* **Provided entries**:
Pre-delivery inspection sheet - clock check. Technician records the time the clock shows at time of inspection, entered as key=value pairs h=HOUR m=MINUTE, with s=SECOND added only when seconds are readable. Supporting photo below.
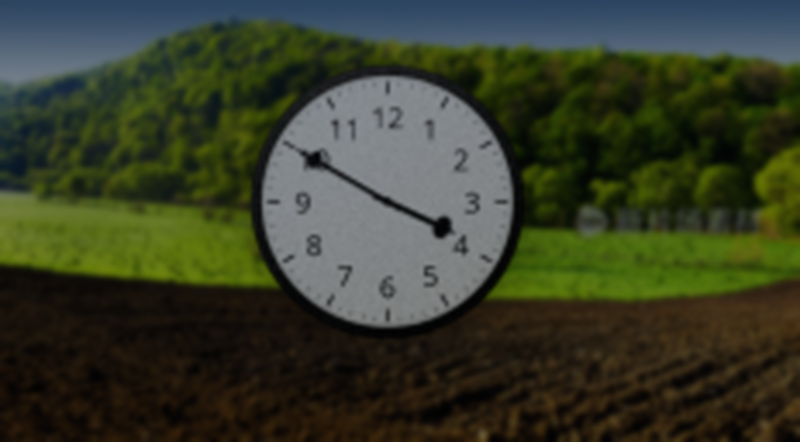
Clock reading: h=3 m=50
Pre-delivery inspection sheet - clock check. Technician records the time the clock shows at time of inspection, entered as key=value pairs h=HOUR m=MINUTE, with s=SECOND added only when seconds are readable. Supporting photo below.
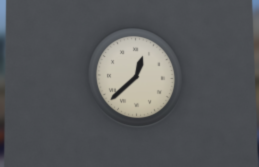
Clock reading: h=12 m=38
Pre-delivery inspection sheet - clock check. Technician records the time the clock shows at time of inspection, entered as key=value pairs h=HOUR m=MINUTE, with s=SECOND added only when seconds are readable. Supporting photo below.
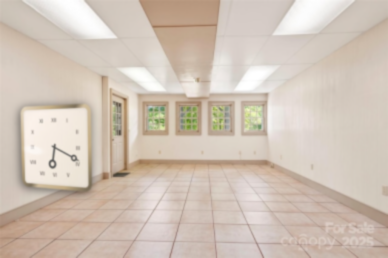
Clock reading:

* **Exercise**:
Copy out, word for word, everything from the start of the records above down to the line that contains "Clock reading: h=3 m=50", including that line. Leave the pictures out of your copy.

* **The output**:
Pre-delivery inspection sheet - clock check. Technician records the time the clock shows at time of inspection, entered as key=value pairs h=HOUR m=MINUTE, with s=SECOND added only when seconds are readable. Supporting photo below.
Clock reading: h=3 m=50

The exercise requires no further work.